NASHVILLE, Tenn. (WTVF) — Metro Nashville Police Department officers are called to serve in many ways, and for some, that’s on horseback.

“Our primary function is crowd control — so big events like the Tennessee Titans games, downtown on Friday and Saturday nights on Broadway — anywhere you find a big crowd, you’ll find us," said officer and trainer Chris Seufer.

Metro’s Mounted Patrol Unit is now nine horses strong with new additions TJ and Flint. TJ hails from Manchester, where he performed as a Tennessee Walking Horse. Flint, a show-horse dropout, comes from Shelbyville. Now, these two are working on new skills to join the police force.

“There's a big difference in going from a barn to a trailer to an arena. We’re going from a barn to a trailer, to downtown Nashville, where he might see the pedal taverns, one of our police helicopters. Anything you might come across, he's never seen before,” explains Seufer.

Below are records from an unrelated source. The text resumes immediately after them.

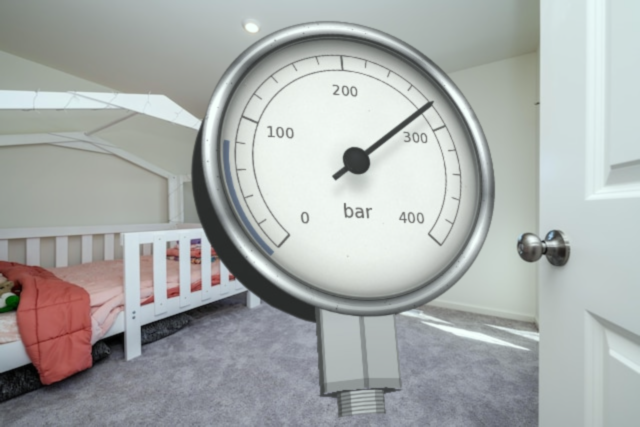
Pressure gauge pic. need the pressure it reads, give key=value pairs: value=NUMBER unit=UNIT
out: value=280 unit=bar
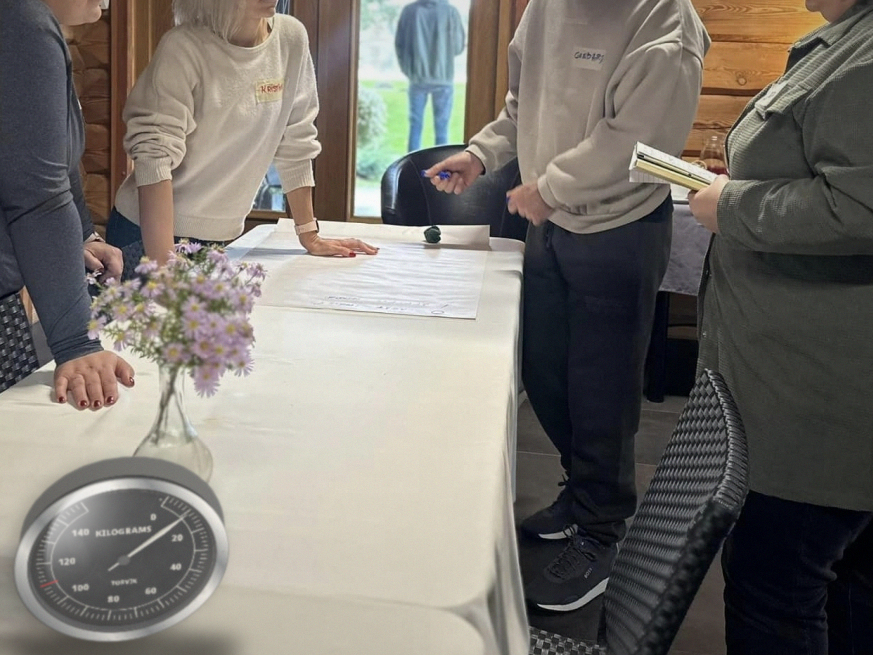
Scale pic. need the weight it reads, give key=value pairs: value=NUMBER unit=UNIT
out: value=10 unit=kg
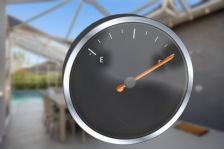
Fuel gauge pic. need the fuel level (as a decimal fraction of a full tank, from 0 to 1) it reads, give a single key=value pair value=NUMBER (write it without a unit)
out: value=1
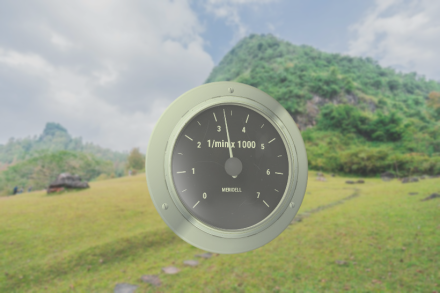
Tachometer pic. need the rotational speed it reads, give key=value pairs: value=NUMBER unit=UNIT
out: value=3250 unit=rpm
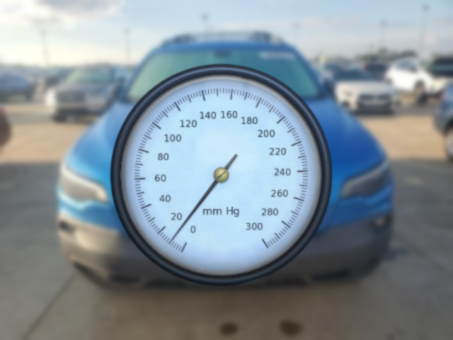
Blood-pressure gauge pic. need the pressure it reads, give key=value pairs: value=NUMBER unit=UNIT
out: value=10 unit=mmHg
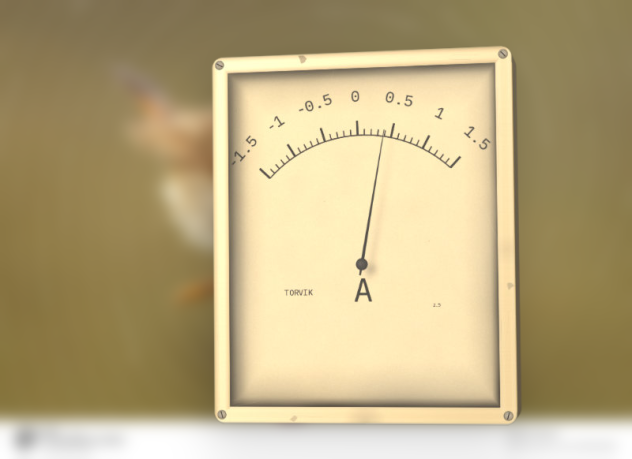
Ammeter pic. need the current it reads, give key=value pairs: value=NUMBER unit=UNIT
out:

Horses are skittish by nature, so Seufer spends time in an arena working to desensitize the horses, all while gaining their trust and developing a bond.

The real test comes on an obstacle course of sorts. Each setup is designed to imitate anything the horse may encounter in the field – litter, uneven surfaces, and loud noises.

“We try to make everything that can happen in a controlled environment first and maybe around some more veteran horses, so they see he’s OK with it, I need to be OK with it.”

The horses take about a year to train. But the officers who ride them need training too. They must spend at least 150 hours in the saddle before heading into the field.

“When we work with them, they need to know it’s a partnership, and we're the leaders and trust that we're not going to put them in a situation that might get them hurt.”

Seufer said being on horseback gives officers a better view of crowds and allows them to respond more quickly to situations that may arise. He also said as a bonus, the horses are great ambassadors for the department.

“These are probably the most famous police officers on the department. Ninety-nine percent of people just want to pet on them and take pictures and put them on their Facebook pages.”

TJ and Flint should be making the rounds on Broadway by the end of this year. The human officers on the Mounted Patrol provide all the care and maintenance for the horses, even cutting the hay they heat. The operation - not including manpower - costs the department about 80-thousand dollars a year.